I can use the code as follows (notice one of the functions have a void return type):

#include "tpool.h"
#include <functional>
#include <iostream>

using namespace std;
using namespace tutils;

struct Foo{
  Foo(){cout<<"ctor"<<endl;}
  Foo(string const&str){cout<<"string ctor"<<endl;}
  Foo(Foo const&f){cout<<"copy ctor"<<endl;}
  Foo(Foo&&f){cout<<"move ctor"<<endl;}
  Foo&operator=(Foo const&f){cout<<"copy assignment"<<endl;}
  Foo&operator=(Foo&&f){cout<<"move assign"<<endl;}
  ~Foo(){cout<<"dtor"<<endl;}
};
ostream&operator<<(ostream&os,Foo const&foo){return cout<<"foo ";};

// main test program
int main(){
  // create function returning another function
  auto f=[]()->Foo{return Foo("Hello");};
  auto g=[]()->void{cout<<"world"<<endl;};
  function<Foo()>ff=f;

  // create and submit tasks
  {
    tpool tp(2);
    auto res=tp.submitTasksAndWait(ff,f,[]()->int{return 6;},g);
    cout<<transform_tuple(type2string_helper(),res)<<endl;
    cout<<"res: "<<res<<endl;
  }
  {
    tpool tp(2);
    auto tu=make_tuple(ff,f,[]()->int{return 6;},g);
    auto res=tp.submitTaskTupleAndWait(tu);
    cout<<transform_tuple(type2string_helper(),res)<<endl;
    cout<<"res: "<<res<<endl;
  }
}

Conclusions

In this item I only gave a mini example of how to customise a simple thread pool.
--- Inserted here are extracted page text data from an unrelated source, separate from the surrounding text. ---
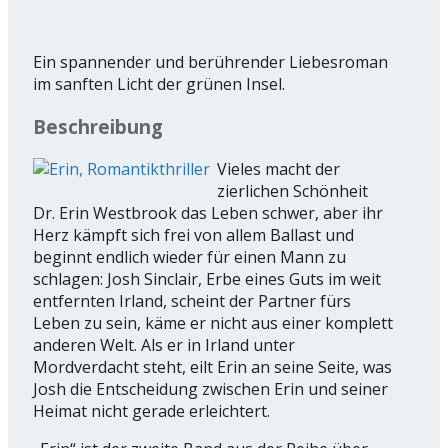
Ein spannender und berührender Liebesroman
im sanften Licht der grünen Insel.
Beschreibung
Vieles macht der
zierlichen Schönheit
Dr. Erin Westbrook das Leben schwer, aber ihr
Herz kämpft sich frei von allem Ballast und
beginnt endlich wieder für einen Mann zu
schlagen: Josh Sinclair, Erbe eines Guts im weit
entfernten Irland, scheint der Partner fürs
Leben zu sein, käme er nicht aus einer komplett
anderen Welt. Als er in Irland unter
Mordverdacht steht, eilt Erin an seine Seite, was
Josh die Entscheidung zwischen Erin und seiner
Heimat nicht gerade erleichtert.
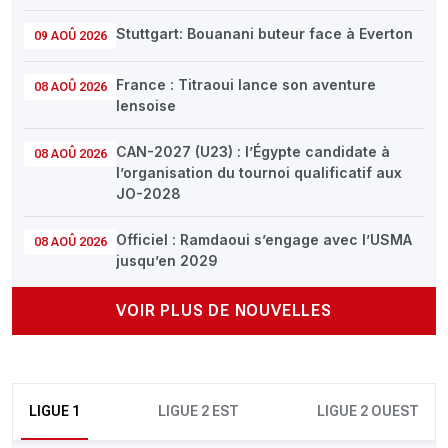
Stuttgart: Bouanani buteur face à Everton
09 AOÛ 2026
France : Titraoui lance son aventure
08 AOÛ 2026
lensoise
CAN-2027 (U23) : l’Égypte candidate à
08 AOÛ 2026
l’organisation du tournoi qualificatif aux
JO-2028
Officiel : Ramdaoui s’engage avec l’USMA
08 AOÛ 2026
jusqu’en 2029
VOIR PLUS DE NOUVELLES
LIGUE 1
LIGUE 2 EST
LIGUE 2 OUEST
However, with features from C++11 such as variadic templates and tuples together with utilities in type_traits it's relatively simple, in general, to implement flexible compile time polymorphic data structures. Getting used to developing code on both sides of the fence dividing compile time from runtime requires quite a lot of painful late night coding, often pushing ones patience to the limit. However, ones the Aha! moment hits you, you might wonder why didn't I code like this all along.